Linear Regression is a statistical model and a supervised learning algorithm used for predicting a continuous target variable based on one or more predictor variables. The target variable is the final output that we are trying to estimate and the predictor variables are the features of the data. The objective is to find a best-fitting line that minimizes the difference between predicted values, and actual values.

Simple Linear Regression consists of a single predictor variable “x” and a response variable “y”. It is modeled by the linear equation:

\[y = \beta_0 + \beta_1x + \epsilon \tag{1} \label{eq:simple-lr}\]
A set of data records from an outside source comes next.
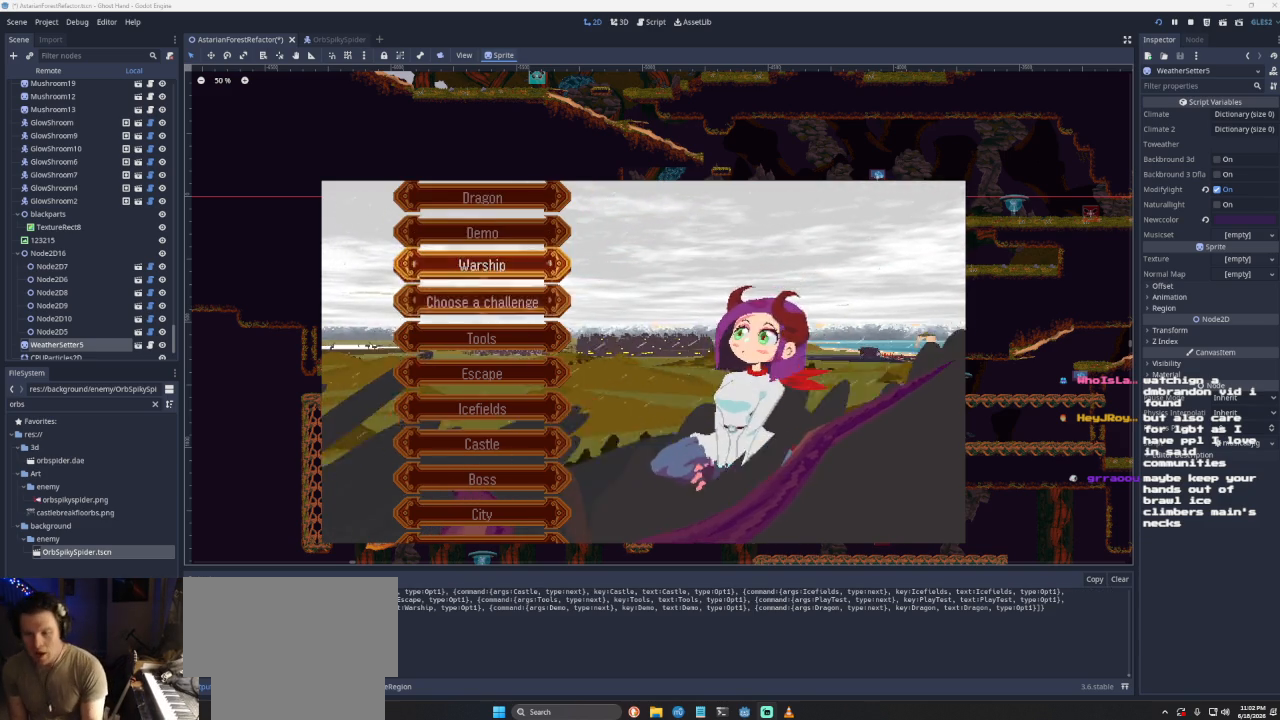
{"buttons": [], "left_stick": "center", "right_stick": "center", "events": [[100, "DPAD_DOWN", "down"], [167, "DPAD_DOWN", "up"], [267, "DPAD_DOWN", "down"], [333, "DPAD_DOWN", "up"], [433, "DPAD_DOWN", "down"], [500, "DPAD_DOWN", "up"]]}
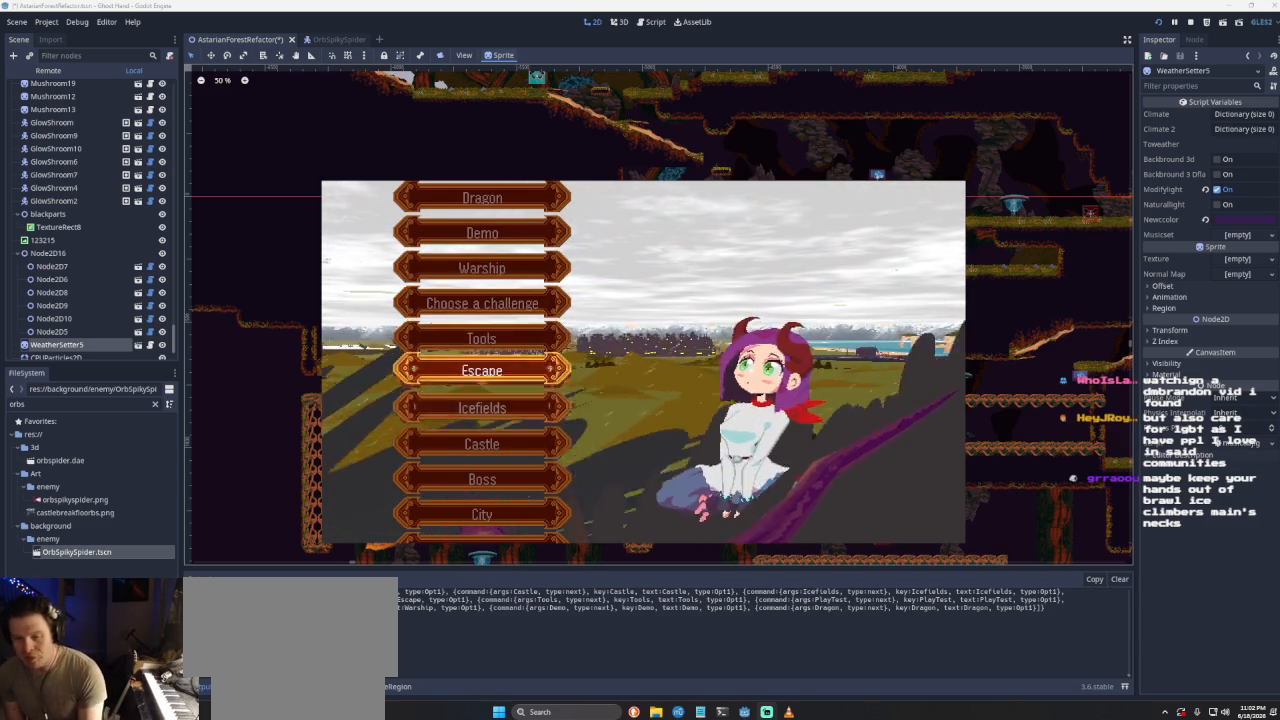
{"buttons": ["DPAD_DOWN"], "left_stick": "center", "right_stick": "center", "events": [[100, "DPAD_DOWN", "down"], [167, "DPAD_DOWN", "up"], [300, "DPAD_DOWN", "down"], [367, "DPAD_DOWN", "up"], [500, "DPAD_DOWN", "down"]]}
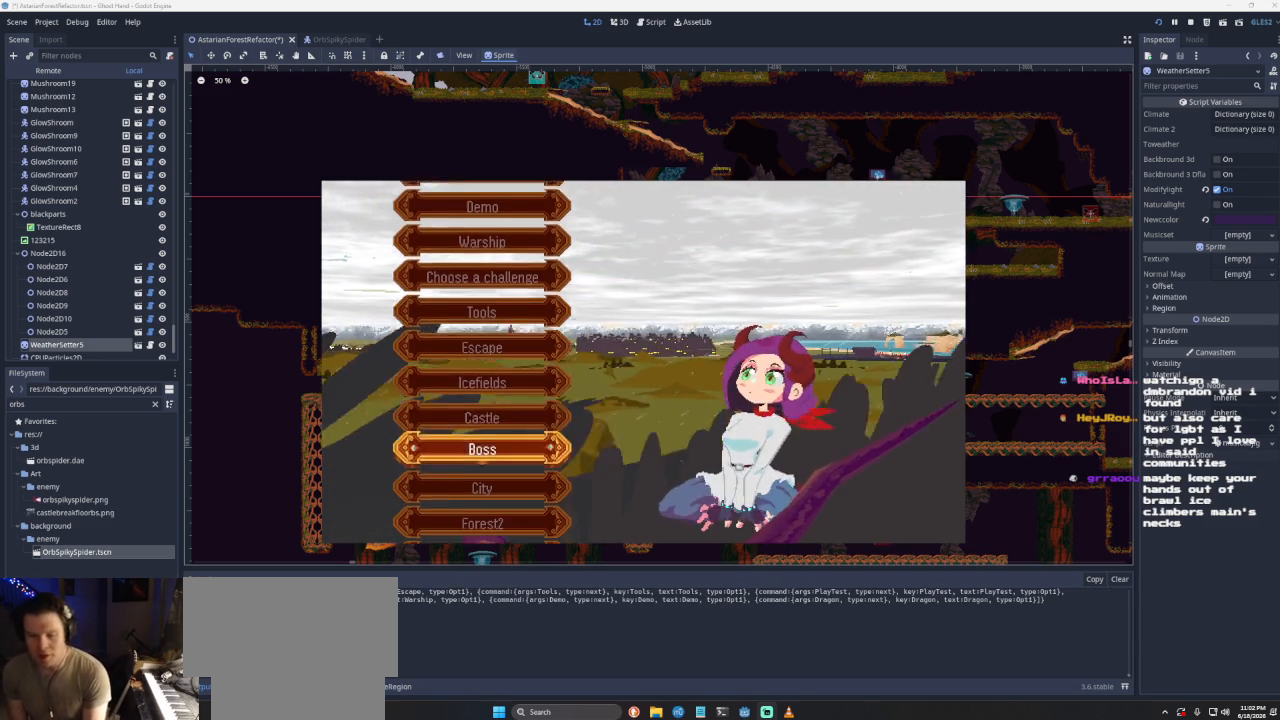
{"buttons": [], "left_stick": "center", "right_stick": "center", "events": [[67, "DPAD_DOWN", "up"], [200, "DPAD_DOWN", "down"], [267, "DPAD_DOWN", "up"], [400, "DPAD_DOWN", "down"], [500, "DPAD_DOWN", "up"]]}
The objective of Simple Linear Regression using the Ordinary Least Square (OLS) method is to find the values of β0 and β1 that minimize the sum of squared differences between the observed value and values predicted. The Sum of Square Error (SSE) is given by:

\[SSE = \sum_{i=1}^n (y_i - \hat{y_i})^2 \tag{2} \label{eq:sse}\]

1. Derivation of $\beta_0$ and $\beta_1$

Since our objective is to minimize the SSE, partial derivative w.r.t $\beta_0$ and $\beta_1$ is taken, set them to 0, then we will solve for coeddicients.
Using $\eqref{eq:simple-lr}$ and $\eqref{eq:sse}$, we get:

\[SSE = \sum_{i=1}^n (y_i - \beta_0 -\beta_1*x_0)^2\]
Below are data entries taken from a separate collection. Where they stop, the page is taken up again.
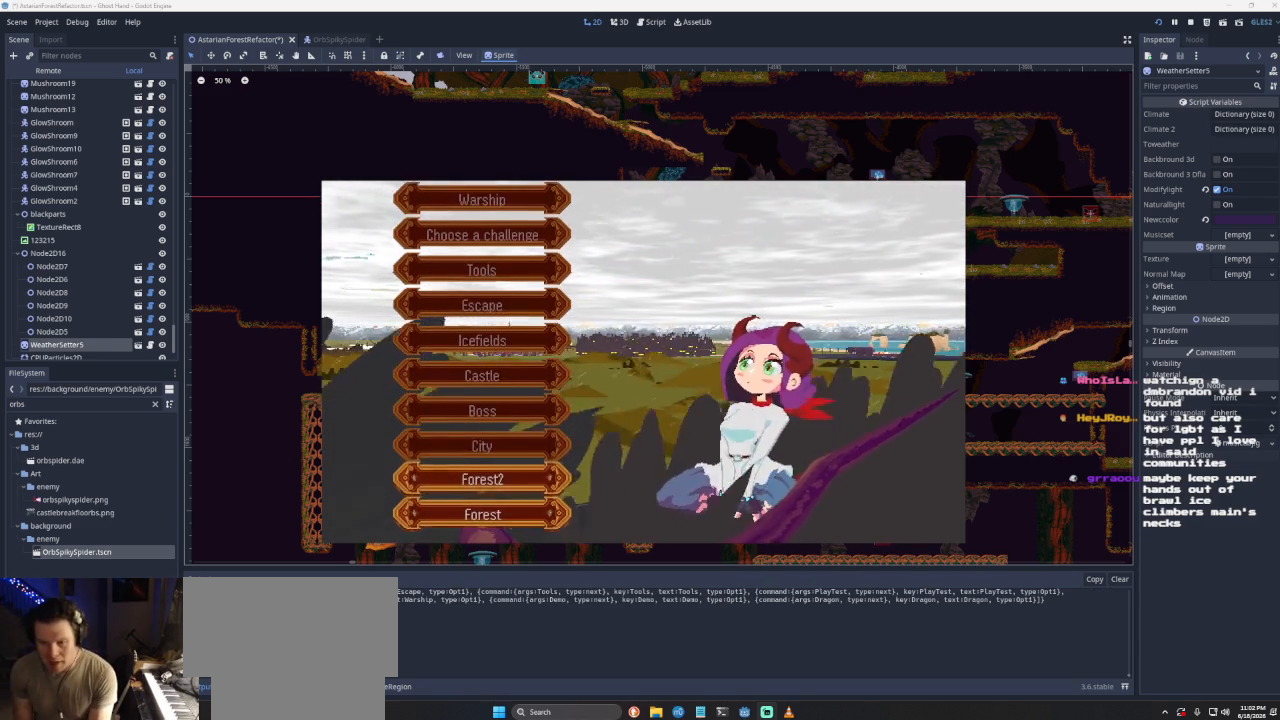
{"buttons": ["DPAD_UP"], "left_stick": "center", "right_stick": "center", "events": [[100, "DPAD_DOWN", "down"], [167, "DPAD_DOWN", "up"], [433, "DPAD_UP", "down"]]}
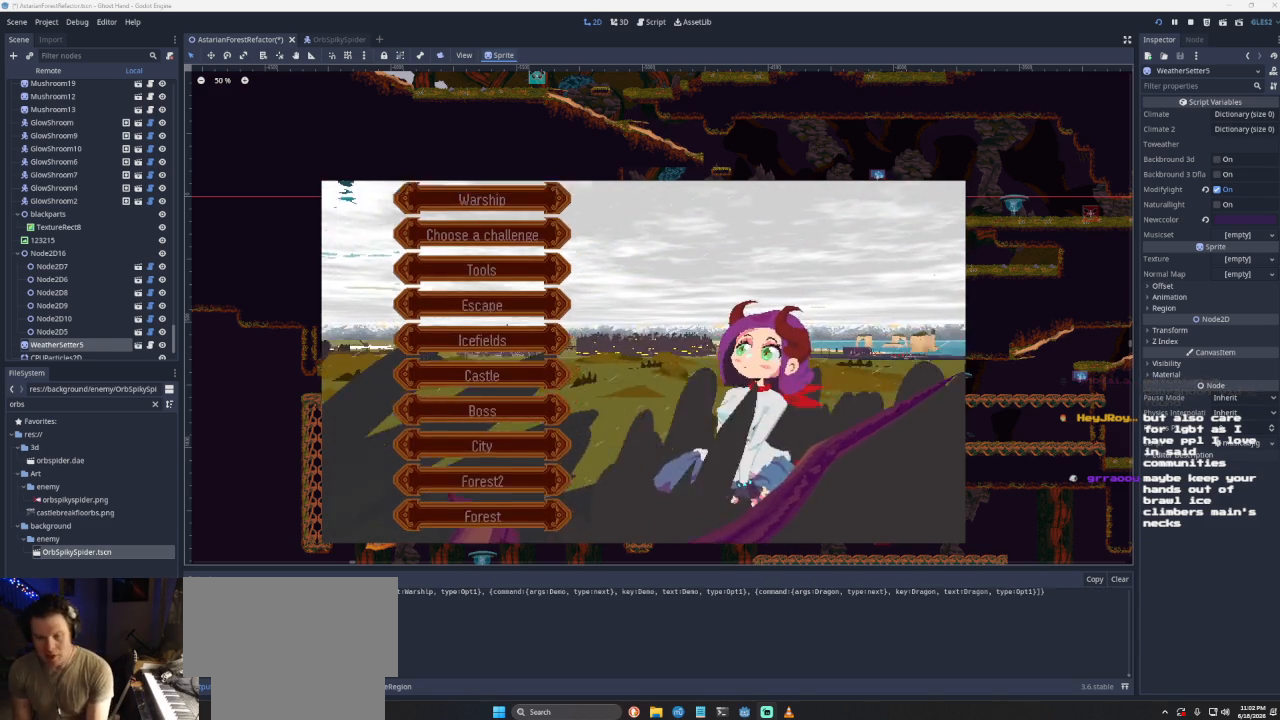
{"buttons": ["DPAD_UP"], "left_stick": "center", "right_stick": "center", "events": [[33, "DPAD_UP", "up"], [500, "DPAD_UP", "down"]]}
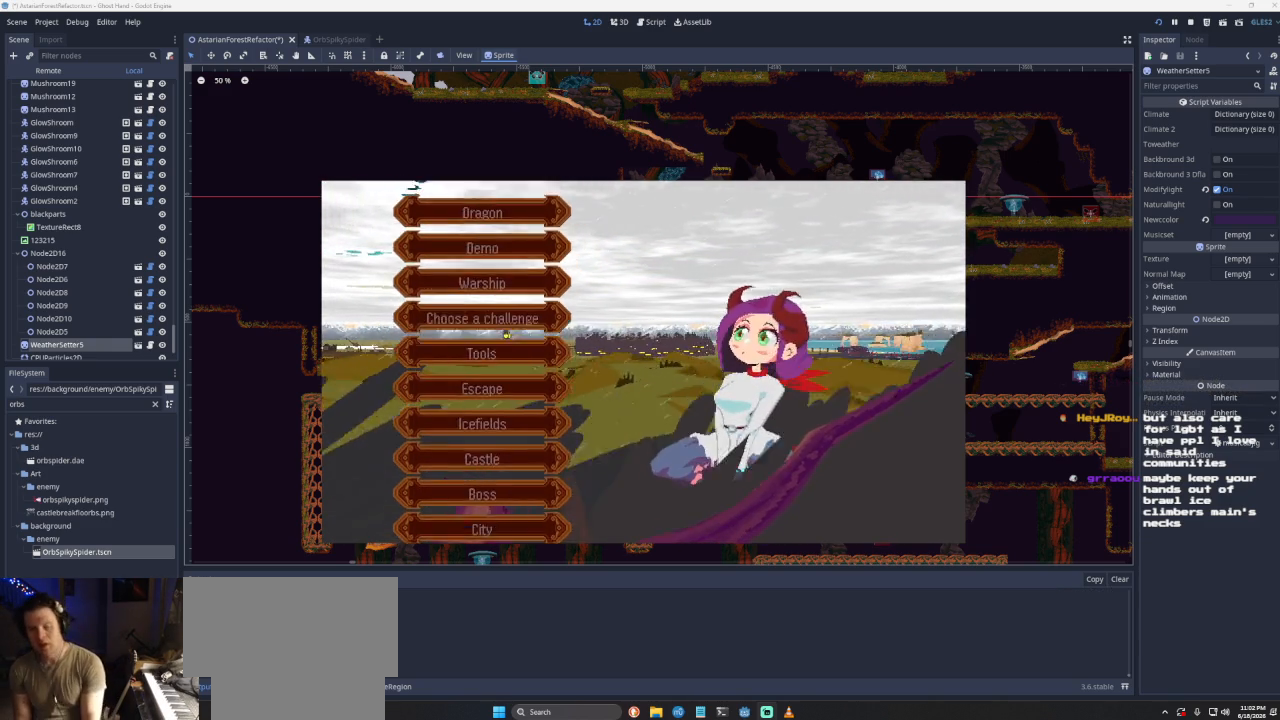
{"buttons": [], "left_stick": "center", "right_stick": "center", "events": [[67, "DPAD_UP", "up"]]}
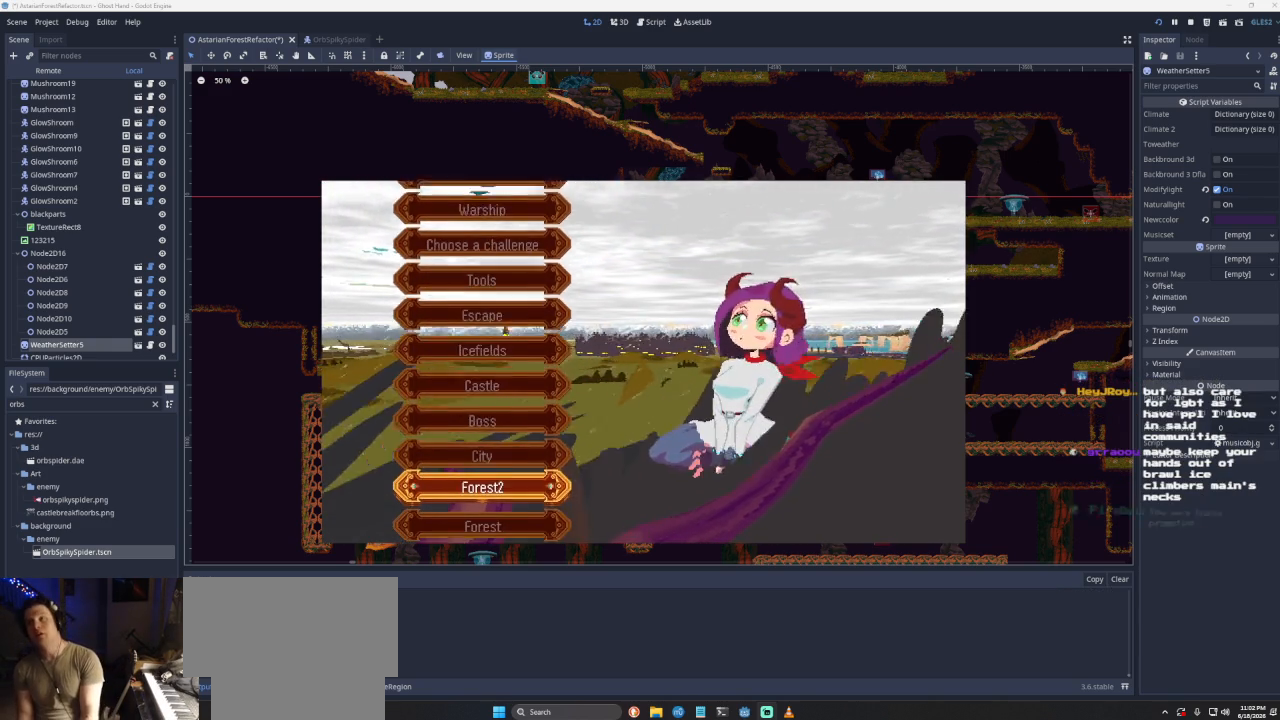
{"buttons": [], "left_stick": "center", "right_stick": "center", "events": []}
Taking partial derivative w.r.t $\beta_0$

\[\frac{\partial SSE}{ \partial \beta_0} = \frac{\partial \sum_{i=1}^n (y_i - \beta_0 - \beta_1*x_i)^2}{\partial \beta_0}\]

Using chain rule:

\[\frac{\partial SSE}{ \partial \beta_0} = 2 * \sum_{i=1}^n (y_i - \beta_0 - \beta_1x_i) * \frac{\partial \sum_{i=1}^n (y_i - \beta_0 - \beta_1x_i)}{\partial \beta_0}\] \[= 2 * \sum_{i=1}^n (y_i - \beta_0 - \beta_1x_i)\] \[= -2 * \sum_{i=1}^n(y_i - \beta_0 - \beta_1x_i)\]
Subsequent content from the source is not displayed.